## SOURCE EXTRACT

Then, it went from a few billion in 2015 to almost $300 billion in 2018 (103x returns) and then to $1.2 trillion by the 2021 peak (21x), which is more or less the market valuation it has today.

If bitcoin this time around were to undergo the same degree of growth as between 2018 and 2022, then it would need to rally from a $300-billion market cap to $6.3 trillion — which would make it almost twice as valuable as Apple stock.

Returning Empire readers would recognize this chart. It plots bull markets against each other, as if they all started at once, to gauge just how high bitcoin goes, and for how long.

At that point, the price of bitcoin would be $1.32 million (current price: $63,000). For scale, Fundstrat managing partner and perennial bull-poster Tom Lee has previously said that BTC could hit $150,000 by the end of the year, and $500,000 in the next five years.

With this in mind, bitcoin has done remarkably well this cycle.

Notice that the purple line above — the current bull market — started off more-or-less in line with the three previous cycles, thanks to a monster opening in 2023.

But a brief reversal to below $20,000 saw bitcoin start to lag behind at around day 100, before catching up quickly after day 300. Hype around a potential BlackRock bitcoin ETF hype really percolated around then.

After that point, bitcoin was outpacing the 2018 to 2022 market cycle. It even briefly eclipsed the returns seen in the ripper market action between 2015 and 2018, culminating in a March all-time high which atypically occurred before the bitcoin halving.

Here’s a similar chart but for the cap growth for the rest of the crypto market. The current altcoin cycle is well below the previous two.

But bitcoin has now trended sideways long enough that it’s no longer outpacing any of the previous bull markets.

And it was about this time that each run really accelerated: bitcoin has reached its cycle top somewhere between day 750 and day 1,060 into each bull market, and prices usually spent hundreds of days ramping up to reach those peaks.

It could be that bitcoin made most of its gains in the first 500 days of this bull market. That would certainly align with the trend of diminishing returns.

Or, bitcoin is simply late to the real bull run, due to crescendo over the next eight months or so.

If you needed a little extra hopium in your morning Monday coffee, that might do the trick.

— David Canellis

The Works

  • Did a new HBO documentary find the real Satoshi Nakamoto? The doc, which is set for a Tuesday premiere, may claim that Len Sassaman is the real Satoshi. Or, at least, that’s the outcome that Polymarket bettors and memecoin makers are hoping for.

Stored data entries
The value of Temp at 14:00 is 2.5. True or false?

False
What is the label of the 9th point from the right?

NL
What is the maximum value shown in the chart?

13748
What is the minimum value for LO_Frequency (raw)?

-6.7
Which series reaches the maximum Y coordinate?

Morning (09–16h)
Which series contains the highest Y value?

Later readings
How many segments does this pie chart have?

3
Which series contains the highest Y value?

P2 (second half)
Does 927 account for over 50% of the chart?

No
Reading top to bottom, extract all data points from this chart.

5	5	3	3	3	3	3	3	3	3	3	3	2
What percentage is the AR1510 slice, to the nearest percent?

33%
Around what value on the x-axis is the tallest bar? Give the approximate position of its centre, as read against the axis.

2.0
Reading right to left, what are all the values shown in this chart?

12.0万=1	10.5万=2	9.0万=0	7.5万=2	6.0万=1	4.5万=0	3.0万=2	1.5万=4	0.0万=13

## ACTIVITIES
A. Translate into Spanish this sentence from the bitcoin cycles excerpt: "But bitcoin has now trended sideways long enough that it's no longer outpacing any of the previous bull markets."
B. Condense the paragraph of the bitcoin cycles excerpt that starts "And it was about this time that each run really accelerated" into one shorter sentence, keeping its main facts.

## SOLUTIONS TO THE TASKS
A. Pero el bitcoin ya lleva suficiente tiempo con una tendencia lateral como para dejar de superar a cualquiera de los mercados alcistas anteriores.

B. Each bull run sped up around this stage, with bitcoin peaking between day 750 and day 1,060 of each bull market after prices usually climbed for hundreds of days.